Rogers went to Terheggen to urge that he and his colleagues be permitted to inject the girls with Shope virus, hoping to give them a functioning gene for arginase. As an essential precaution, they did try inoculating the virus in a tissue culture of cells from one of the girls. They reported in the Journal of Experimental Medicine that they found arginase activity, apparently from the virus-introduced gene. But in the trial, there was no response, no reduction of arginine, no evidence of arginase activity. After an interval, they gave one child a larger dose. Still no response. The general consensus was that Rogers had made a premature attempt, with inadequate scientific understanding. That judgment was not wrong.

In the spring of 1972, Theodore Friedmann and Richard Roblin published the first extended study of the possibility of treating genetic diseases through gene transfer. "Gene Therapy for Human Genetic Disease?" appeared in Science. Disease by disease and therapy by therapy, the researchers warned of formidable technical problems; much that they laid out was prescient. They were the first to analyze the potential risks that gene therapy posed to patients and the grave ethical concerns it raised.

Nonetheless, the paper was a work of advocacy. With a medical degree from the University of Pennsylvania, ­Friedmann had spent three years in the 1960s at NIH, where, in the laboratory of Jay Seegmiller, he had begun to work on Lesch-Nyhan disease. Seegmiller had discovered that the disease is caused by the absence of the enzyme hypoxanthine phospho­ribosyltransferase, or HPRT, owing to a defect in its gene. Friedmann hoped to find a way to put the correct gene into Lesch-Nyhan cells in culture, perhaps using a virus. His imagination had been caught by the prospect of gene transfer. Indeed, as an assistant professor of pediatrics at the University of California, San Diego, in the early 1970s, he introduced the term "gene therapy."

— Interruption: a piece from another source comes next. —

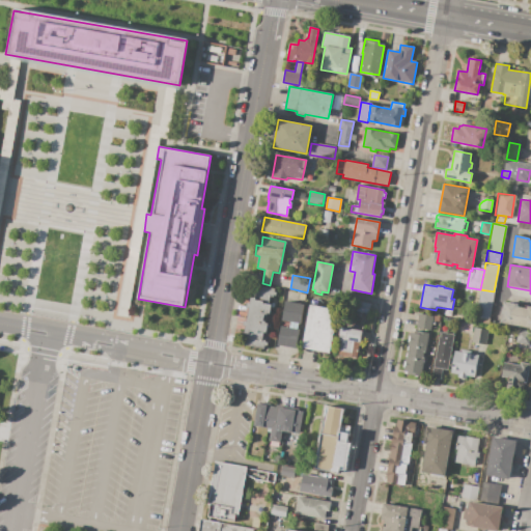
[(275,288),(274,292),(276,292),(276,296),(273,296),(273,297),(270,297),(269,305),(272,305),(270,314),(267,314),(267,315),(263,315),(262,322),(266,322),(264,324),(268,324),(267,333),(262,332),(261,339),(264,340),(264,342),(267,342),(266,350),(242,344),(246,326),(244,326),(244,322),(246,323),(249,308),(247,307),(247,304),(250,304),(253,285),(275,288)]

In January 1983, Friedmann and colleagues announced that they had isolated the normal gene for HPRT. Inder Verma, with whom Friedmann had struck up a collaboration in the early 1980s, had a potential viral vector: in this case, a type of retrovirus--one for a mouse leukemia. In August 1983, the two researchers reported that they had built the vector and used it successfully to introduce a functioning gene for human HPRT into rodent cells in vitro.

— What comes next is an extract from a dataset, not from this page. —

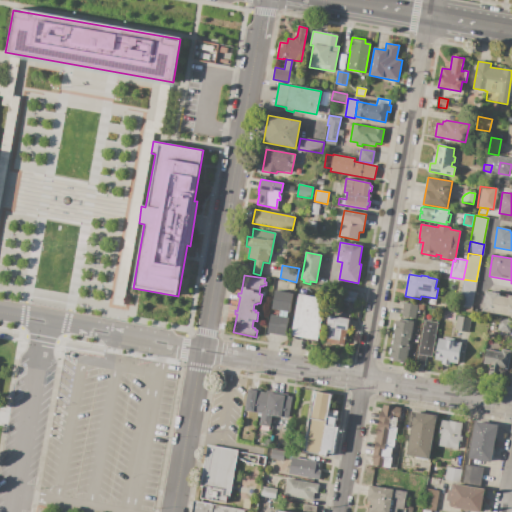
[(463,279),(476,281),(472,306),(459,304),(463,279)]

After that initial glimpse of success, Verma says, "very quickly we asked, 'Can we do it in vivo?'" They began experiments on hemophilia in live mice. The gene defects causing hemophilia were known: the lack of a single protein could prevent blood from clotting. Working in vitro, adding the correct gene to cells in culture, "we could produce the protein forever," Verma says. "And this is where the first surprise came." The moment the cells were put back into the mice, "they instantly stopped making the protein. And this is the first limitation we recognized: retro­viruses can only introduce genes when the cells are dividing." Verma adds, "We could take [the cells] out, grow them in vitro, transfuse them with the virus, put them back--but when we put them back, they shut off." Why? "We still really have no idea," he says.